Os Relatórios das Big Techs
Os dados das próprias empresas confirmam a tendência, embora não especifiquem o quanto é exclusivo da IA:
- Microsoft: Relatou um aumento de 34% no consumo de água de 2021 para 2022, atingindo quase 6,4 bilhões de litros. Esse salto é amplamente atribuído à sua massiva infraestrutura de IA.
- Google: Em 2022, consumiu 21,2 bilhões de litros de água, um aumento significativo em relação aos anos anteriores, com grande parte destinada ao resfriamento de seus data centers.
O custo real de um prompt

De acordo com uma declaração de Sam Altman, CEO da OpenAI, uma interação com o ChatGPT consome “menos de um décimo de uma colher de chá” de água. Embora ele tenha tentado minimizar o problema, alguns estudiosos discordam.
O professor Shaolei Ren, por exemplo, é cético em relação a essa afirmação, destacando que não há dados públicos suficientes da OpenAI para verificar esse número. A diferença entre a “gota” de Altman e os “500ml” dos pesquisadores mostra o cerne da questão: a falta de transparência.
O problema da transparência
Este é o ponto-chave do debate atual. As gigantes de tecnologia são notoriamente reservadas sobre seus dados operacionais.
Uma investigação realizada pela BBC, mostra relatórios ambientais preocupantes envolvendo as Big Techs. Por exemplo:
- Agregam o consumo de água, misturando o que é usado em escritórios com o que é usado em data centers.
- Não diferenciam a água usada para operações gerais daquela usada especificamente para cargas de trabalho de IA.
- Não separam o custo hídrico do treinamento (um gasto inicial massivo) do custo da operação (o uso diário por nós, usuários).
Lorena Jaume-Palasí, fundadora da The Ethical Tech Society, em entrevista à BBC, ressalta a gravidade disso: essa água está sendo retirada de circuitos hídricos que são necessários para a vida humana e a agricultura.

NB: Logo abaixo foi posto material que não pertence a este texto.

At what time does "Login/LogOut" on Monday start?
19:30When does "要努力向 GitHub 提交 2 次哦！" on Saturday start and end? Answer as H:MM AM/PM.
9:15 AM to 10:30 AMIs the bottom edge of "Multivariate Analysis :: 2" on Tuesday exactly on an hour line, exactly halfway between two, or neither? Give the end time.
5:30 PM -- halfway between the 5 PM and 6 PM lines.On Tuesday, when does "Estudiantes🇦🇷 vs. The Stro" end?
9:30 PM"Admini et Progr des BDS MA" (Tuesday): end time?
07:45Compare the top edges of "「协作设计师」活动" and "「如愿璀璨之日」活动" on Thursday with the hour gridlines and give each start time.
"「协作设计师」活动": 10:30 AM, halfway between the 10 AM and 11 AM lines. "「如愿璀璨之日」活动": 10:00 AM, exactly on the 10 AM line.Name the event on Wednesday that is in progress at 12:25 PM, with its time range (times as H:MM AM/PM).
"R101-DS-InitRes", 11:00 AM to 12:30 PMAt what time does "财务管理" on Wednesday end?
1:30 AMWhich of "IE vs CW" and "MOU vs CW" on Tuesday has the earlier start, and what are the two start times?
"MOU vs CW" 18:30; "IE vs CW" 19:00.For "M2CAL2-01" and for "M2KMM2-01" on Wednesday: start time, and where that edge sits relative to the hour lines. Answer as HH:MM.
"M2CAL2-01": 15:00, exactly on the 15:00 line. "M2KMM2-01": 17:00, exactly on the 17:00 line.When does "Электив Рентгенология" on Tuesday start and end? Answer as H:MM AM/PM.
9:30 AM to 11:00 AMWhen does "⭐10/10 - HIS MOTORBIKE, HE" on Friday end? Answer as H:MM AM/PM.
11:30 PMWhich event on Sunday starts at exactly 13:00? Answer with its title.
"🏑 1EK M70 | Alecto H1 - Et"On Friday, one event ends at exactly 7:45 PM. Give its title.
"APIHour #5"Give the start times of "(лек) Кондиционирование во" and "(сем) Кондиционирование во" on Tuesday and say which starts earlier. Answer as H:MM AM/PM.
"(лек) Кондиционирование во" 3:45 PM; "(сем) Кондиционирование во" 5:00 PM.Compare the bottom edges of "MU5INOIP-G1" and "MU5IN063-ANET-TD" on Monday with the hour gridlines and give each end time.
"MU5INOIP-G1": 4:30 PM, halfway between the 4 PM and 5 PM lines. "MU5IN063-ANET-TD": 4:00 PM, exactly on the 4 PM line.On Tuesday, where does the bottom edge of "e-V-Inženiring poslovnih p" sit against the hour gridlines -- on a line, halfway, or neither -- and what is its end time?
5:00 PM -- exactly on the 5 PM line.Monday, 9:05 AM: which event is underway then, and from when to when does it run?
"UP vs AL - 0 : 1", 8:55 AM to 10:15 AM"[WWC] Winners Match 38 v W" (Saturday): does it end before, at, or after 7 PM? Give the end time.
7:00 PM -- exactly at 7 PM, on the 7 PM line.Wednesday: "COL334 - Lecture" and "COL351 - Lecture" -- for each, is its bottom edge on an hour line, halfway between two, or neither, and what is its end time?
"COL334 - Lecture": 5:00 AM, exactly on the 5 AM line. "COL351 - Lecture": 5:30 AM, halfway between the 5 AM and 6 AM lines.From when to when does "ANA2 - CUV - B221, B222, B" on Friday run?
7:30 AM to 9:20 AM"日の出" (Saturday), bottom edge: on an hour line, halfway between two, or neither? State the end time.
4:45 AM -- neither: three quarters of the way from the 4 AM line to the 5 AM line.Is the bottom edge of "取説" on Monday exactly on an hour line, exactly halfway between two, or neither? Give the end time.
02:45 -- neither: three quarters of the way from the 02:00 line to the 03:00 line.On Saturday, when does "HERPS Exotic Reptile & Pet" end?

Como fica o gasto de água pela IA no Brasil?
O cenário futuro no Brasil, apontado pela reportagem, também é preocupante. A demanda de energia para data centers no país deve crescer mais de 20 vezes até 2038. Embora soluções locais, como o uso de biometano (citado na reportagem por Fabro Steibel, do ITS Rio), estejam sendo consideradas, a verdade é que mais data centers significarão uma pressão maior sobre nossos recursos de energia e, consequentemente, de água.
A IA não é mágica, é um recurso físico

A Inteligência Artificial não vive em uma “nuvem” etérea. Ela vive em edifícios físicos que consomem recursos reais. O “custo invisível” de cada resposta de chatbot é pago em milhões de litros de água potável.
Para que possamos ter um debate honesto sobre os benefícios e malefícios da IA, precisamos de transparência radical por parte das empresas de tecnologia. Precisamos saber o custo real: em água, em energia e em emissões de carbono, da revolução que nos está sendo vendida como puramente digital.